**Work to complete:** Reproduce every item below verbatim, keeping each line and character unchanged.

**Chart comprehension data:**
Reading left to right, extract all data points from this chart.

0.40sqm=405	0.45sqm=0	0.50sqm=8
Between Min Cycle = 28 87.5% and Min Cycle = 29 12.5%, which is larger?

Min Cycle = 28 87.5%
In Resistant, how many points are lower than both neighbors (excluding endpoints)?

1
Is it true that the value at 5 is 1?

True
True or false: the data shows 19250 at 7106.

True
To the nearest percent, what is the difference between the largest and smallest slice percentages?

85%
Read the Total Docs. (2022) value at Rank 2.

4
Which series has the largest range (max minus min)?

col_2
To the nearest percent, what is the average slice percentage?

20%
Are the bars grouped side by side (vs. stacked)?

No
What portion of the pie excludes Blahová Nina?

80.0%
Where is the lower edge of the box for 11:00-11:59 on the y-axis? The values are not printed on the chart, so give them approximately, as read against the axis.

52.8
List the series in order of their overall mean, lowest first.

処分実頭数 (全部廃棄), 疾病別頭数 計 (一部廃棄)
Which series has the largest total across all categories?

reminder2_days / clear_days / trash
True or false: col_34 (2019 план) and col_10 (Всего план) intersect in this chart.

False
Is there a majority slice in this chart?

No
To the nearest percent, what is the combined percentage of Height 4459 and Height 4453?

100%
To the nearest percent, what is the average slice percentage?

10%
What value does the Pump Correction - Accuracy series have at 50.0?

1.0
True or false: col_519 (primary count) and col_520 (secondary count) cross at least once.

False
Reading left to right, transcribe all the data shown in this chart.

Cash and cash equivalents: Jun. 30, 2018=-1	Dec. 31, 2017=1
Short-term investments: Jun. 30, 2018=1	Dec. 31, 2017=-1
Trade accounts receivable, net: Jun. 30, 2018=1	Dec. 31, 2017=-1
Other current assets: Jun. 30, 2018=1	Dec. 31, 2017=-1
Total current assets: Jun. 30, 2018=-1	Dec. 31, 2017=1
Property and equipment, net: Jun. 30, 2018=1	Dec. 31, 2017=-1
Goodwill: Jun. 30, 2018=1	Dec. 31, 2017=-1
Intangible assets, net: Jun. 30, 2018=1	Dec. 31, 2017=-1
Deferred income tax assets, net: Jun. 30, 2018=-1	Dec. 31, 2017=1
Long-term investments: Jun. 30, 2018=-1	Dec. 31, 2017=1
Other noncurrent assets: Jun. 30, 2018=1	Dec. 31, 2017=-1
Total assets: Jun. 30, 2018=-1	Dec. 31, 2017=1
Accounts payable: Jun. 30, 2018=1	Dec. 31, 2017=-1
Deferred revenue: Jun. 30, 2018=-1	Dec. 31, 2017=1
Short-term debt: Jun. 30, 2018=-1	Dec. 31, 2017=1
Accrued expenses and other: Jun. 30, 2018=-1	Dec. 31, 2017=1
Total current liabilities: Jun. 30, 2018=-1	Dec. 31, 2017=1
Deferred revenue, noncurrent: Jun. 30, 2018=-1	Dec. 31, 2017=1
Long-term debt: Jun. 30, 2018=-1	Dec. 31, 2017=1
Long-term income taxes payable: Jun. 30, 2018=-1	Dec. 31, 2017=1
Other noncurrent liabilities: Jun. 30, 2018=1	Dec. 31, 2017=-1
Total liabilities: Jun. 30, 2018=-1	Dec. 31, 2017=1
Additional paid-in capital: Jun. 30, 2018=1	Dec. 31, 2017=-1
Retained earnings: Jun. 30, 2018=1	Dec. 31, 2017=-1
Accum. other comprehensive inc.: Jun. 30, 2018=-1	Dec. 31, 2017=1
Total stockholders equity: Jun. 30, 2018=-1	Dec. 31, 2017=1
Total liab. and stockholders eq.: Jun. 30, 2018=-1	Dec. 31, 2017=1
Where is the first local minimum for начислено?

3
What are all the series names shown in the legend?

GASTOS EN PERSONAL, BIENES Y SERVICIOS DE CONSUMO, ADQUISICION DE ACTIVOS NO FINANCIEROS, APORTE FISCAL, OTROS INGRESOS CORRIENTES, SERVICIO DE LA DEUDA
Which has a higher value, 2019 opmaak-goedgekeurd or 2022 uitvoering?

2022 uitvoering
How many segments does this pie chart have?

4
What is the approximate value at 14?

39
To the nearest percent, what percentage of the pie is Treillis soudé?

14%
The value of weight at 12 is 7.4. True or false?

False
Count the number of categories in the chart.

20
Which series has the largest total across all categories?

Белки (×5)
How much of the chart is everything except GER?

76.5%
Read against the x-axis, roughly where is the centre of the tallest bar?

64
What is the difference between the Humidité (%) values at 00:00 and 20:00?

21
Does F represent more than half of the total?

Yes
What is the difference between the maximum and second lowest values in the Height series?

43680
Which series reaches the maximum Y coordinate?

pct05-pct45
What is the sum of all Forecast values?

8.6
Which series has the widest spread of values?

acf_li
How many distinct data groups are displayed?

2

**Result of this task:**
Reading left to right, extract all data points from this chart.

0.40sqm=405	0.45sqm=0	0.50sqm=8
Between Min Cycle = 28 87.5% and Min Cycle = 29 12.5%, which is larger?

Min Cycle = 28 87.5%
In Resistant, how many points are lower than both neighbors (excluding endpoints)?

1
Is it true that the value at 5 is 1?

True
True or false: the data shows 19250 at 7106.

True
To the nearest percent, what is the difference between the largest and smallest slice percentages?

85%
Read the Total Docs. (2022) value at Rank 2.

4
Which series has the largest range (max minus min)?

col_2
To the nearest percent, what is the average slice percentage?

20%
Are the bars grouped side by side (vs. stacked)?

No
What portion of the pie excludes Blahová Nina?

80.0%
Where is the lower edge of the box for 11:00-11:59 on the y-axis? The values are not printed on the chart, so give them approximately, as read against the axis.

52.8
List the series in order of their overall mean, lowest first.

処分実頭数 (全部廃棄), 疾病別頭数 計 (一部廃棄)
Which series has the largest total across all categories?

reminder2_days / clear_days / trash
True or false: col_34 (2019 план) and col_10 (Всего план) intersect in this chart.

False
Is there a majority slice in this chart?

No
To the nearest percent, what is the combined percentage of Height 4459 and Height 4453?

100%
To the nearest percent, what is the average slice percentage?

10%
What value does the Pump Correction - Accuracy series have at 50.0?

1.0
True or false: col_519 (primary count) and col_520 (secondary count) cross at least once.

False
Reading left to right, transcribe all the data shown in this chart.

Cash and cash equivalents: Jun. 30, 2018=-1	Dec. 31, 2017=1
Short-term investments: Jun. 30, 2018=1	Dec. 31, 2017=-1
Trade accounts receivable, net: Jun. 30, 2018=1	Dec. 31, 2017=-1
Other current assets: Jun. 30, 2018=1	Dec. 31, 2017=-1
Total current assets: Jun. 30, 2018=-1	Dec. 31, 2017=1
Property and equipment, net: Jun. 30, 2018=1	Dec. 31, 2017=-1
Goodwill: Jun. 30, 2018=1	Dec. 31, 2017=-1
Intangible assets, net: Jun. 30, 2018=1	Dec. 31, 2017=-1
Deferred income tax assets, net: Jun. 30, 2018=-1	Dec. 31, 2017=1
Long-term investments: Jun. 30, 2018=-1	Dec. 31, 2017=1
Other noncurrent assets: Jun. 30, 2018=1	Dec. 31, 2017=-1
Total assets: Jun. 30, 2018=-1	Dec. 31, 2017=1
Accounts payable: Jun. 30, 2018=1	Dec. 31, 2017=-1
Deferred revenue: Jun. 30, 2018=-1	Dec. 31, 2017=1
Short-term debt: Jun. 30, 2018=-1	Dec. 31, 2017=1
Accrued expenses and other: Jun. 30, 2018=-1	Dec. 31, 2017=1
Total current liabilities: Jun. 30, 2018=-1	Dec. 31, 2017=1
Deferred revenue, noncurrent: Jun. 30, 2018=-1	Dec. 31, 2017=1
Long-term debt: Jun. 30, 2018=-1	Dec. 31, 2017=1
Long-term income taxes payable: Jun. 30, 2018=-1	Dec. 31, 2017=1
Other noncurrent liabilities: Jun. 30, 2018=1	Dec. 31, 2017=-1
Total liabilities: Jun. 30, 2018=-1	Dec. 31, 2017=1
Additional paid-in capital: Jun. 30, 2018=1	Dec. 31, 2017=-1
Retained earnings: Jun. 30, 2018=1	Dec. 31, 2017=-1
Accum. other comprehensive inc.: Jun. 30, 2018=-1	Dec. 31, 2017=1
Total stockholders equity: Jun. 30, 2018=-1	Dec. 31, 2017=1
Total liab. and stockholders eq.: Jun. 30, 2018=-1	Dec. 31, 2017=1
Where is the first local minimum for начислено?

3
What are all the series names shown in the legend?

GASTOS EN PERSONAL, BIENES Y SERVICIOS DE CONSUMO, ADQUISICION DE ACTIVOS NO FINANCIEROS, APORTE FISCAL, OTROS INGRESOS CORRIENTES, SERVICIO DE LA DEUDA
Which has a higher value, 2019 opmaak-goedgekeurd or 2022 uitvoering?

2022 uitvoering
How many segments does this pie chart have?

4
What is the approximate value at 14?

39
To the nearest percent, what percentage of the pie is Treillis soudé?

14%
The value of weight at 12 is 7.4. True or false?

False
Count the number of categories in the chart.

20
Which series has the largest total across all categories?

Белки (×5)
How much of the chart is everything except GER?

76.5%
Read against the x-axis, roughly where is the centre of the tallest bar?

64
What is the difference between the Humidité (%) values at 00:00 and 20:00?

21
Does F represent more than half of the total?

Yes
What is the difference between the maximum and second lowest values in the Height series?

43680
Which series reaches the maximum Y coordinate?

pct05-pct45
What is the sum of all Forecast values?

8.6
Which series has the widest spread of values?

acf_li
How many distinct data groups are displayed?

2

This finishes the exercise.